**Assigned task:** An exact transcription of all the records, free of pictures, is the expected answer.

BEGIN

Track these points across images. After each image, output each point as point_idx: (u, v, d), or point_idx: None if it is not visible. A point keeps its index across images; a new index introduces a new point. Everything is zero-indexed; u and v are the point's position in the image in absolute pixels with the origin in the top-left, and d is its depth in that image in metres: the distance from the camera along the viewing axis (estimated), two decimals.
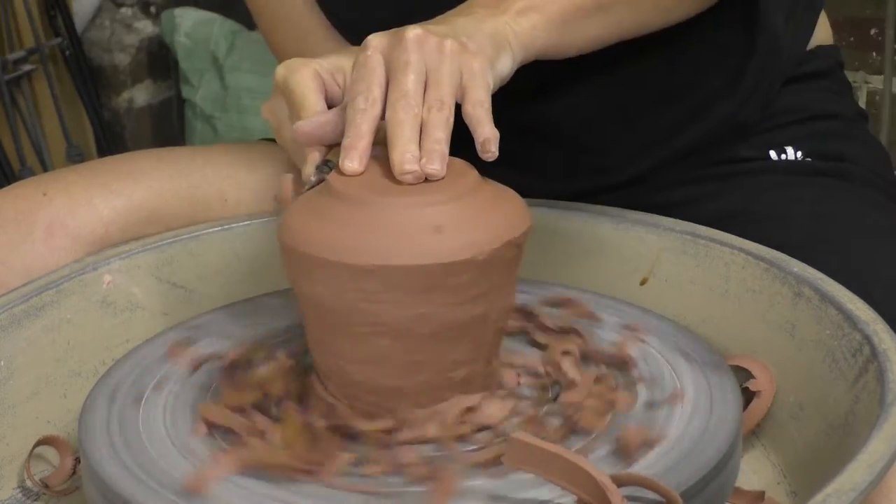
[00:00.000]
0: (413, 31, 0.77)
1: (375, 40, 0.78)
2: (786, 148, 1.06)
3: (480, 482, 0.68)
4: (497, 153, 0.75)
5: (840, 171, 1.04)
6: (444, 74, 0.76)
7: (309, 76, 0.83)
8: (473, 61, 0.77)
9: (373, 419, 0.73)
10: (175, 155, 1.08)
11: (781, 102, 1.08)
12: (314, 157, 0.79)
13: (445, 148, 0.74)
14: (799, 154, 1.06)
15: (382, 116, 0.76)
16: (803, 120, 1.08)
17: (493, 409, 0.75)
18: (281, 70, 0.85)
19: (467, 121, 0.76)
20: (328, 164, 0.79)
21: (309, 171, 0.79)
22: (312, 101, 0.81)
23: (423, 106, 0.75)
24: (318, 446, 0.72)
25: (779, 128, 1.07)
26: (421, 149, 0.74)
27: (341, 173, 0.75)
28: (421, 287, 0.70)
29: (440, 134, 0.74)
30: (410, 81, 0.76)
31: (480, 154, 0.75)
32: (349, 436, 0.73)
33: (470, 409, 0.74)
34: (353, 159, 0.75)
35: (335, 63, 0.85)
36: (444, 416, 0.74)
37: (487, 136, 0.75)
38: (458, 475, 0.68)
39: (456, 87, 0.76)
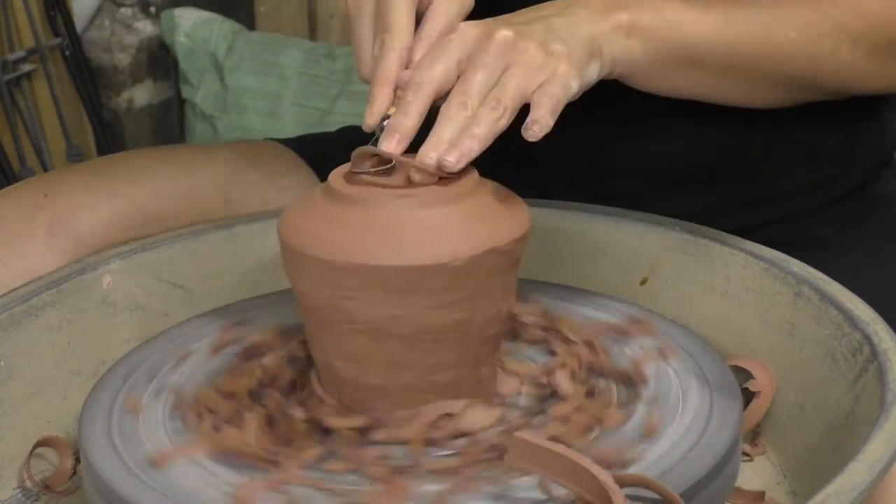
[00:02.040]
0: (503, 34, 0.76)
1: (465, 29, 0.77)
2: None
3: (435, 488, 0.67)
4: (538, 136, 0.74)
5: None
6: (513, 79, 0.75)
7: None
8: (560, 65, 0.76)
9: (353, 416, 0.74)
10: (176, 154, 1.07)
11: None
12: (382, 101, 0.77)
13: (475, 145, 0.73)
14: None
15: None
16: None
17: (476, 417, 0.74)
18: None
19: (531, 106, 0.75)
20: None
21: (373, 121, 0.77)
22: (402, 23, 0.79)
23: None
24: (292, 438, 0.73)
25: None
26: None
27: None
28: (398, 288, 0.70)
29: (478, 130, 0.73)
30: (477, 81, 0.75)
31: (523, 130, 0.74)
32: (324, 430, 0.74)
33: (449, 415, 0.74)
34: (392, 141, 0.74)
35: None
36: (422, 419, 0.74)
37: (537, 118, 0.74)
38: (409, 480, 0.68)
39: (523, 94, 0.75)
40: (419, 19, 0.80)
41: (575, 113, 0.95)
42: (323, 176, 0.77)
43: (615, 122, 1.00)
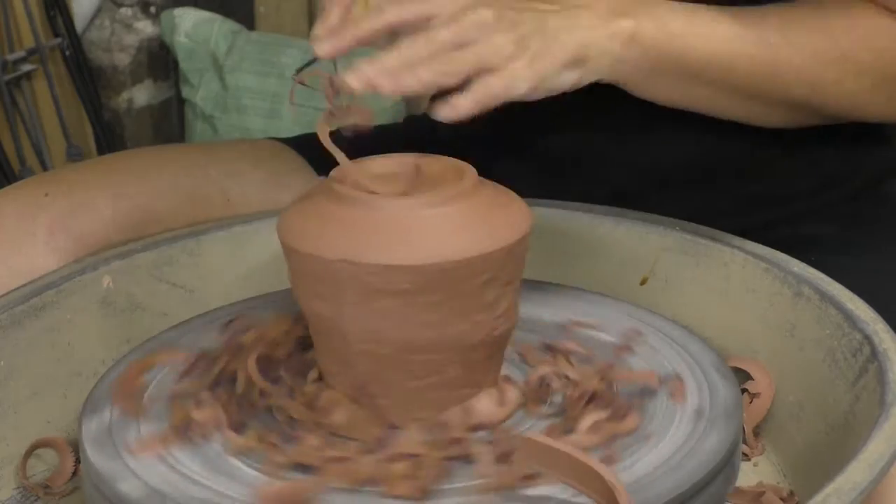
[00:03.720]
0: (484, 13, 0.76)
1: None
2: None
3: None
4: (445, 119, 0.74)
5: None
6: (472, 53, 0.75)
7: None
8: (519, 62, 0.76)
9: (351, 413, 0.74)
10: (177, 152, 1.07)
11: None
12: (334, 16, 0.77)
13: (413, 84, 0.73)
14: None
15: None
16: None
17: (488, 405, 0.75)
18: None
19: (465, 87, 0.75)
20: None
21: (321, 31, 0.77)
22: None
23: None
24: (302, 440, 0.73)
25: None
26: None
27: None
28: (398, 288, 0.69)
29: (423, 73, 0.73)
30: (442, 35, 0.75)
31: (433, 105, 0.74)
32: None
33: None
34: (324, 42, 0.76)
35: None
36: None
37: (457, 104, 0.74)
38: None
39: (476, 70, 0.75)
40: None
41: (577, 111, 0.95)
42: (324, 175, 0.77)
43: (617, 121, 1.00)
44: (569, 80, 0.80)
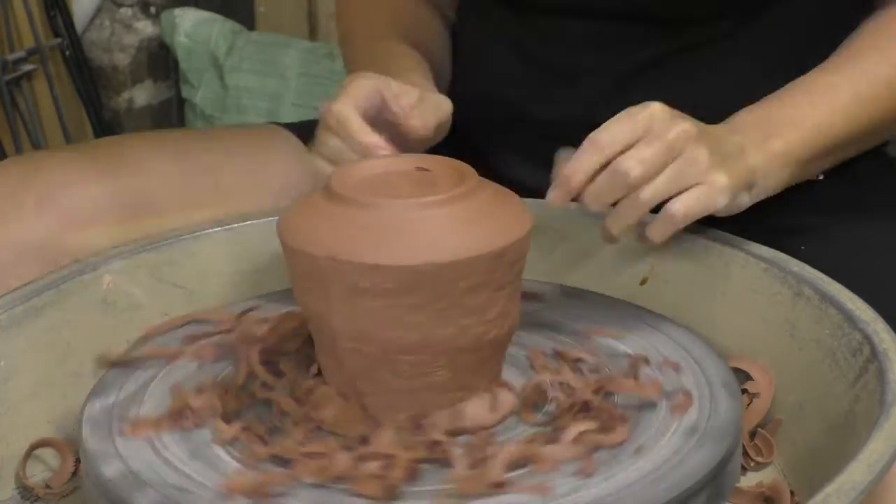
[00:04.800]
0: (687, 125, 0.81)
1: (655, 107, 0.82)
2: None
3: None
4: (648, 243, 0.85)
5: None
6: (667, 181, 0.81)
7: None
8: (720, 176, 0.82)
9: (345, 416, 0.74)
10: (172, 139, 1.07)
11: None
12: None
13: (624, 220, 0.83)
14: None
15: None
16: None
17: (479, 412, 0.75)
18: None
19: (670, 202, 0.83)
20: None
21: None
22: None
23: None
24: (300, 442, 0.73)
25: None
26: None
27: None
28: (396, 288, 0.69)
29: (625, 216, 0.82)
30: (650, 153, 0.80)
31: (643, 233, 0.85)
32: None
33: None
34: (561, 192, 0.83)
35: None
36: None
37: (655, 232, 0.83)
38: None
39: (666, 196, 0.81)
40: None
41: (580, 118, 0.95)
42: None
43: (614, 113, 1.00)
44: (743, 202, 0.87)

END

**The answer:**
Track these points across images. After each image, output each point as point_idx: (u, v, d), or point_idx: None if it is not visible. A point keeps its index across images; a new index introduces a new point. Everything is zero-indexed; u and v are the point's position in the image in absolute pixels with the origin in the top-left, and d is its depth in that image in metres: the distance from the camera along the viewing axis (estimated), two decimals.
[00:00.000]
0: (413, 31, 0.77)
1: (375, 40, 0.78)
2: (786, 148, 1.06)
3: (480, 482, 0.68)
4: (497, 153, 0.75)
5: (840, 171, 1.04)
6: (444, 74, 0.76)
7: (309, 76, 0.83)
8: (473, 61, 0.77)
9: (373, 419, 0.73)
10: (175, 155, 1.08)
11: (781, 102, 1.08)
12: (314, 157, 0.79)
13: (445, 148, 0.74)
14: (799, 154, 1.06)
15: (382, 116, 0.76)
16: (803, 120, 1.08)
17: (493, 409, 0.75)
18: (281, 70, 0.85)
19: (467, 121, 0.76)
20: (328, 164, 0.79)
21: (309, 171, 0.79)
22: (312, 101, 0.81)
23: (423, 106, 0.75)
24: (318, 446, 0.72)
25: (779, 128, 1.07)
26: (421, 149, 0.74)
27: (341, 173, 0.75)
28: (421, 287, 0.70)
29: (440, 134, 0.74)
30: (410, 81, 0.76)
31: (480, 154, 0.75)
32: (349, 436, 0.73)
33: (470, 409, 0.74)
34: (353, 159, 0.75)
35: (335, 63, 0.85)
36: (444, 416, 0.74)
37: (487, 136, 0.75)
38: (458, 475, 0.68)
39: (456, 87, 0.76)
[00:02.040]
0: (503, 34, 0.76)
1: (465, 29, 0.77)
2: None
3: (435, 488, 0.67)
4: (538, 136, 0.74)
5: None
6: (513, 79, 0.75)
7: None
8: (560, 65, 0.76)
9: (353, 416, 0.74)
10: (176, 154, 1.07)
11: None
12: (382, 101, 0.77)
13: (475, 145, 0.73)
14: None
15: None
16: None
17: (476, 417, 0.74)
18: None
19: (531, 106, 0.75)
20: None
21: (373, 121, 0.77)
22: (402, 23, 0.79)
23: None
24: (292, 438, 0.73)
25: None
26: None
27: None
28: (398, 288, 0.70)
29: (478, 130, 0.73)
30: (477, 81, 0.75)
31: (523, 130, 0.74)
32: (324, 430, 0.74)
33: (449, 415, 0.74)
34: (392, 141, 0.74)
35: None
36: (422, 419, 0.74)
37: (537, 118, 0.74)
38: (409, 480, 0.68)
39: (523, 94, 0.75)
40: (419, 19, 0.80)
41: (575, 113, 0.95)
42: (323, 176, 0.77)
43: (615, 122, 1.00)
[00:03.720]
0: (484, 13, 0.76)
1: None
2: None
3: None
4: (445, 119, 0.74)
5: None
6: (472, 53, 0.75)
7: None
8: (519, 62, 0.76)
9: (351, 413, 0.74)
10: (177, 152, 1.07)
11: None
12: (334, 16, 0.77)
13: (413, 84, 0.73)
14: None
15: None
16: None
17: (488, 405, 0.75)
18: None
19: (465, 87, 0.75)
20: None
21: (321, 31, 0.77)
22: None
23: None
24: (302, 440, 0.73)
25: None
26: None
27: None
28: (398, 288, 0.69)
29: (423, 73, 0.73)
30: (442, 35, 0.75)
31: (433, 105, 0.74)
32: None
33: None
34: (324, 42, 0.76)
35: None
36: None
37: (457, 104, 0.74)
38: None
39: (476, 70, 0.75)
40: None
41: (577, 111, 0.95)
42: (324, 175, 0.77)
43: (617, 121, 1.00)
44: (569, 80, 0.80)
[00:04.800]
0: (687, 125, 0.81)
1: (655, 107, 0.82)
2: None
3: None
4: (648, 243, 0.85)
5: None
6: (667, 181, 0.81)
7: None
8: (720, 176, 0.82)
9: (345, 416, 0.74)
10: (172, 139, 1.07)
11: None
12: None
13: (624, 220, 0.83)
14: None
15: None
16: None
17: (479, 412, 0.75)
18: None
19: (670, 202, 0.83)
20: None
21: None
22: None
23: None
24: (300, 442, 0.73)
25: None
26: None
27: None
28: (396, 288, 0.69)
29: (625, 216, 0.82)
30: (650, 153, 0.80)
31: (643, 233, 0.85)
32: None
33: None
34: (561, 192, 0.83)
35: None
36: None
37: (655, 232, 0.83)
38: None
39: (666, 196, 0.81)
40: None
41: (580, 118, 0.95)
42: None
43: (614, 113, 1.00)
44: (743, 202, 0.87)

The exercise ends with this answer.